■ Extrait du texte:

2.3.1.2 La dépendance économique

Pour les pays les moins avancés, l’aide internationale constitue un soutien capital au développement de leur système éducatif. Sans cette aide, ils ne pourraient pas réaliser les objectifs de massification de l’éducation. Pour les pays émergents, l’aide au développement permet la réalisation d’investissements lourds et ciblés, même si elle est proportionnellement minoritaire comparativement à la masse des investissements nécessaires146.

Ainsi, l’aide internationale a été reconnue dans l’ordre économique mondial depuis les accords de Bretton Woods147, comme nécessaire pour les besoins de la reconstruction et du développement des pays. Il s’est ainsi créée la BIRD, devenue groupe de la Banque Mondiale, institution multilatérale de financement où s’élabore des doctrines et actions de développement148.Le FMI fait aussi partie de la Banque Mondiale149. Ces organismes financiers proposent généralement des mesures qui tendent, à court terme, à la stabilisation ou la réduction des déficits budgétaires par la suppression des subventions internes, le blocage des salaires des fonctionnaires, la limitation du nombre d’heure, les privatisations, etc.

Entrées tirées d'une collection
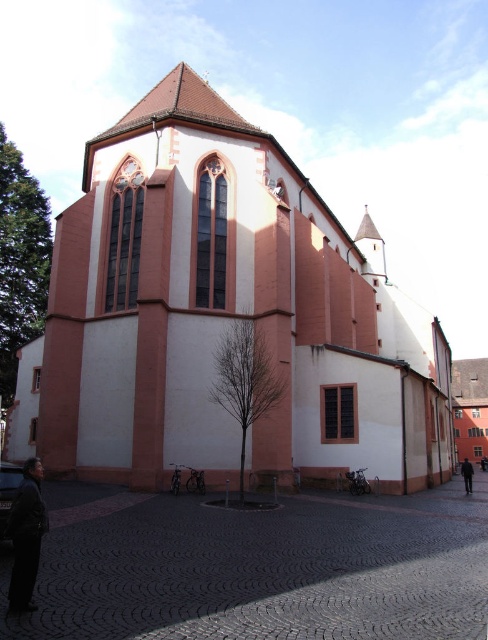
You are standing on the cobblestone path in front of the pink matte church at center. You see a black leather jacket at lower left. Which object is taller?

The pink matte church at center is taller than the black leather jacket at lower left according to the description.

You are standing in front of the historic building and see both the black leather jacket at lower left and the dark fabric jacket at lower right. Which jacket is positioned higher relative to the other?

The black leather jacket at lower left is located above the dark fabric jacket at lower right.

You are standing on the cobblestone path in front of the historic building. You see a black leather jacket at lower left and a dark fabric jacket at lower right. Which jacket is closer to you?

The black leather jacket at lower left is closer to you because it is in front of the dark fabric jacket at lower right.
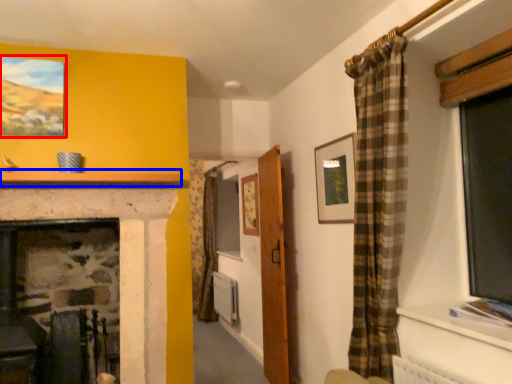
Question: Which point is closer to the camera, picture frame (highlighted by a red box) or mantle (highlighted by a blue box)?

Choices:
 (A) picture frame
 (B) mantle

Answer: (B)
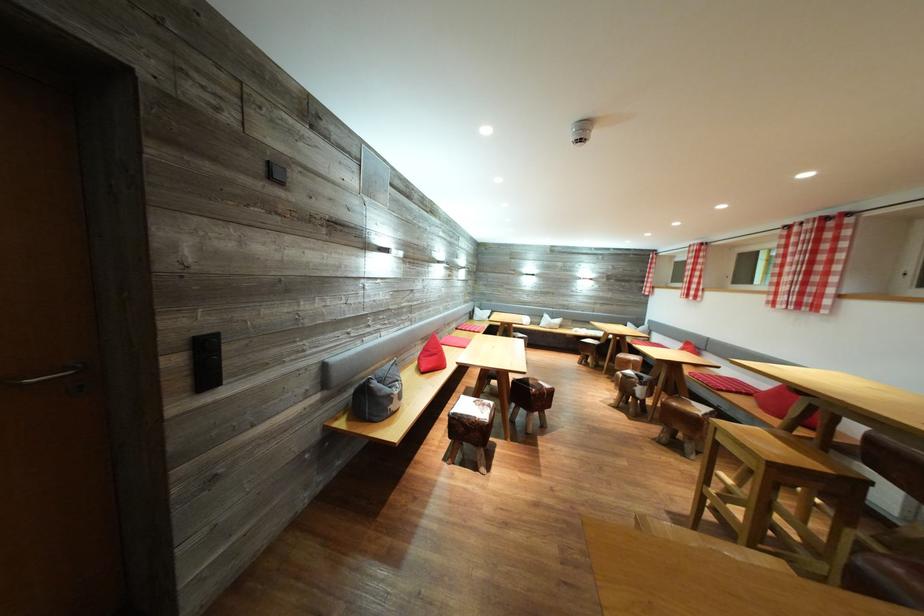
--
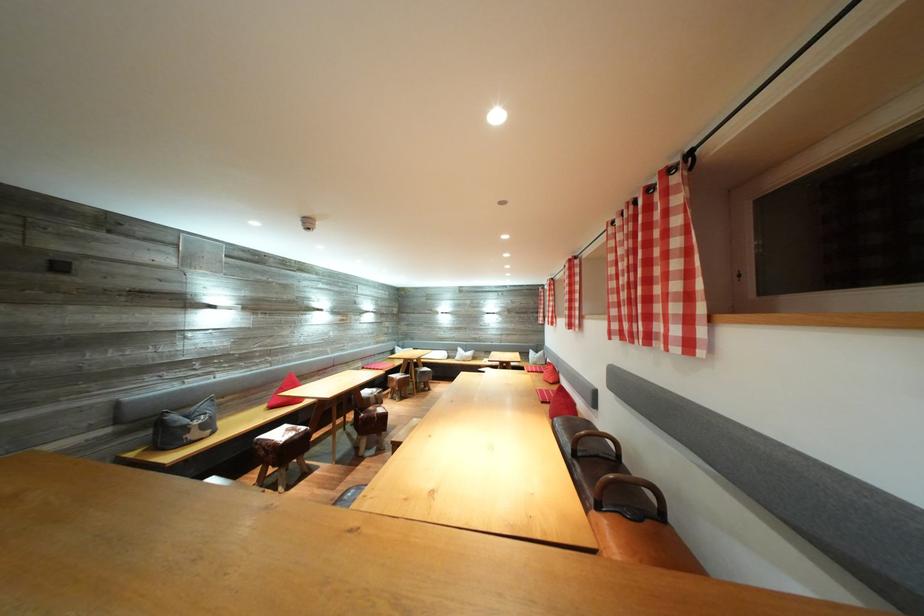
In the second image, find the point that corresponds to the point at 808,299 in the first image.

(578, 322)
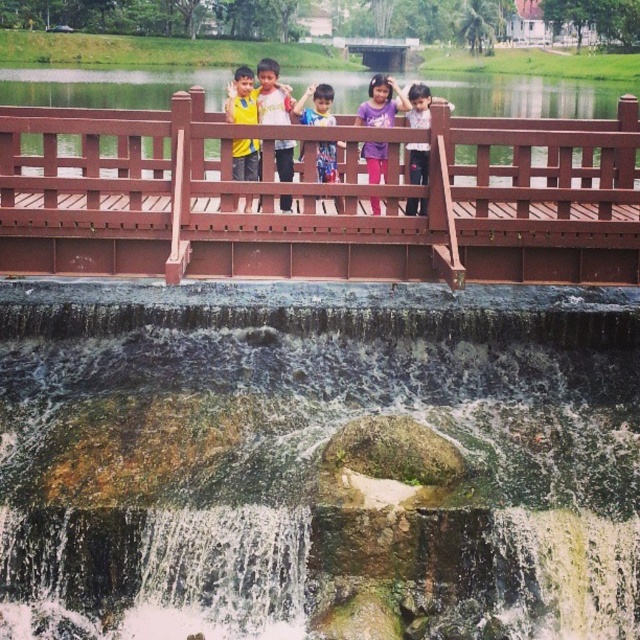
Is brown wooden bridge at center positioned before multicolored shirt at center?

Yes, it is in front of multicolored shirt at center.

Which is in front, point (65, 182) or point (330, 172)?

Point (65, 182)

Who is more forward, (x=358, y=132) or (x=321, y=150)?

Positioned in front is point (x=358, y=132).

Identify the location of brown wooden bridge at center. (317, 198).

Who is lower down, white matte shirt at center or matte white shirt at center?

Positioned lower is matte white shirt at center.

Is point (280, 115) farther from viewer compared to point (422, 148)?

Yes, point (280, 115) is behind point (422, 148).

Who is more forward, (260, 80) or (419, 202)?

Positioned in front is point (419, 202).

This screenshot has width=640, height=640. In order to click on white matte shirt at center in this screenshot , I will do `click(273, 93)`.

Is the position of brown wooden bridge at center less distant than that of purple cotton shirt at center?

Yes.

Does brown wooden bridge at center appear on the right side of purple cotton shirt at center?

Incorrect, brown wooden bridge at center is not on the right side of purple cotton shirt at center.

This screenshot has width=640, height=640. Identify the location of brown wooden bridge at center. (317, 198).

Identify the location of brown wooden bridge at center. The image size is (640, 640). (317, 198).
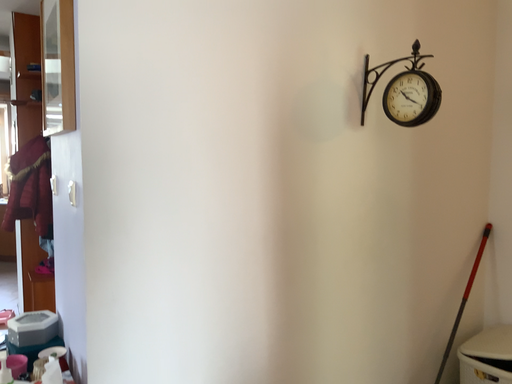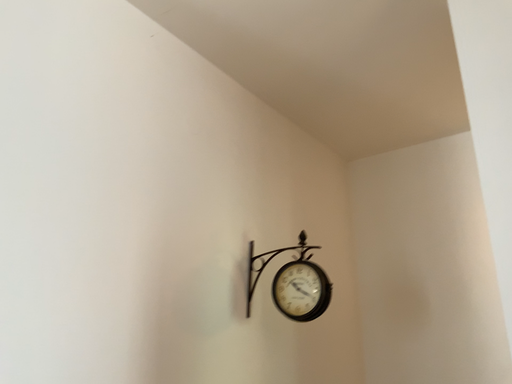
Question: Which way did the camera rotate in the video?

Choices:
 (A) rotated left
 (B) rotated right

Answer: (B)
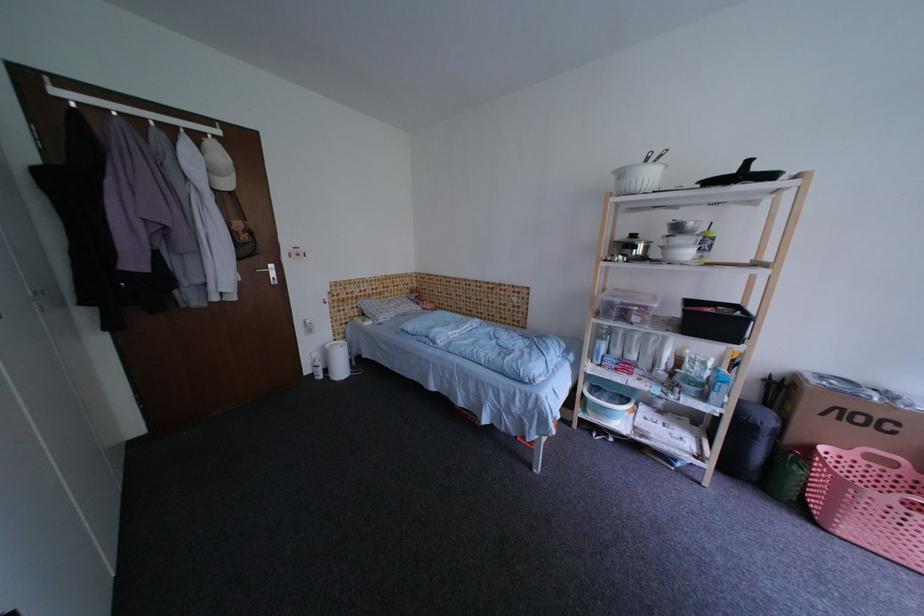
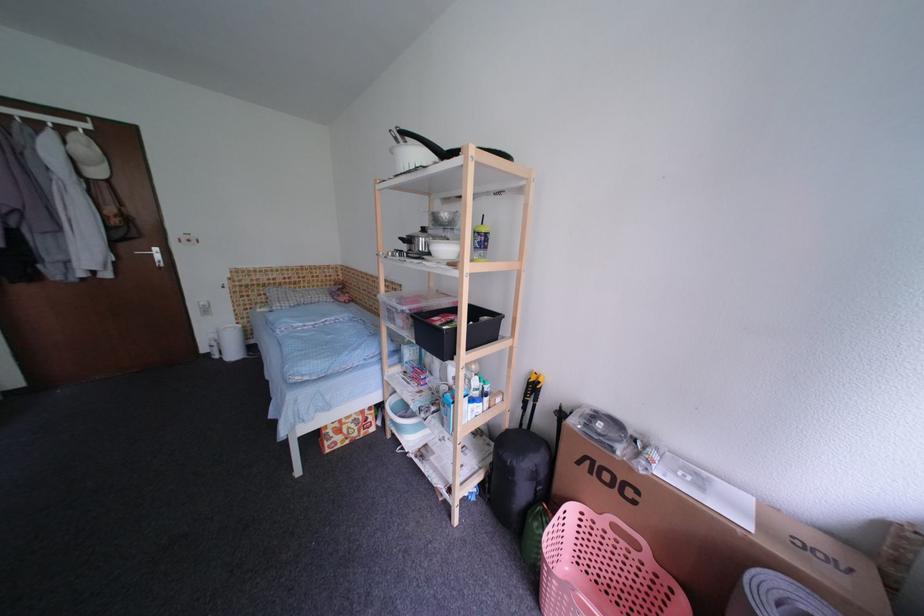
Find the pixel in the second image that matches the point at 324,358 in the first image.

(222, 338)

■ Objectif visé:
Poursuivez le texte sur la dépendance économique à partir de sa dernière phrase. Les lignes forment un matériau à part, distinct du texte sur la dépendance économique.

■ Résultat obtenu:
L’aide internationale devient ainsi un véritable outil de développement pour les pays en manque de ressources financières et de contrôle stratégique pour les pays ou les parties capables de financer. Ce phénomène créée les processus d’endettement et des créances au profit des organisations internationales, telles que le FMI/BM ou en Asie de l’Est, la Banque Asiatique du Développement (BAD). Ces organisations développent, par l’intermédiaire des politiques d’ajustement structurelles (PAS), des formes indirectes d’ingérences, dans la politique intérieure des pays150. L’aide à l’éducation s’est développéeà partir des années 1960, principalement au moment de la décolonisation, de la construction des nouveaux pays indépendants et des premières mises à disposition d’enseignants. Le premier prêt de la BM à l’éducation fut négocié en 1962 avec la Tunisie. En 1990, ce secteur atteignait 10% du montant total des crédits de la BM, soit 5 à 6 milliards de dollars par an. Alors que les pays en développement dépensaient à cette époque environ 200 milliards de dollars par an151, l’aide internationale s’éleva en 1992, pour la meilleure année, à 60 milliards de US$, soit 0,22% du PIB des pays donateurs. Cette aide est allouée à 80% pour l’enseignement supérieur152.

Ces investissements sont fortement encouragés par les pays développés pour augmenter la dépendance des pays en développement à l’égard des grands bailleurs de fonds internationaux qui exercent une influence à travers les Plans d’Ajustement Structuraux153. Sous l’influence des pays développés, le Fonds Monétaire International et la Banque Mondiale sont les deux principales institutions qui soutiennent le financement des projets éducatifs. Les aides apportées par ces institutions sont complétées par une multitude de fonds internationaux ou régionaux, provenant de banques ou d’organismes privés, tels que la Banque Asiatique du développement. Cette stratégie de financement peut engendrer une dépendance des pays en développement à l’égard de pays donateurs, via les bailleurs de fonds154.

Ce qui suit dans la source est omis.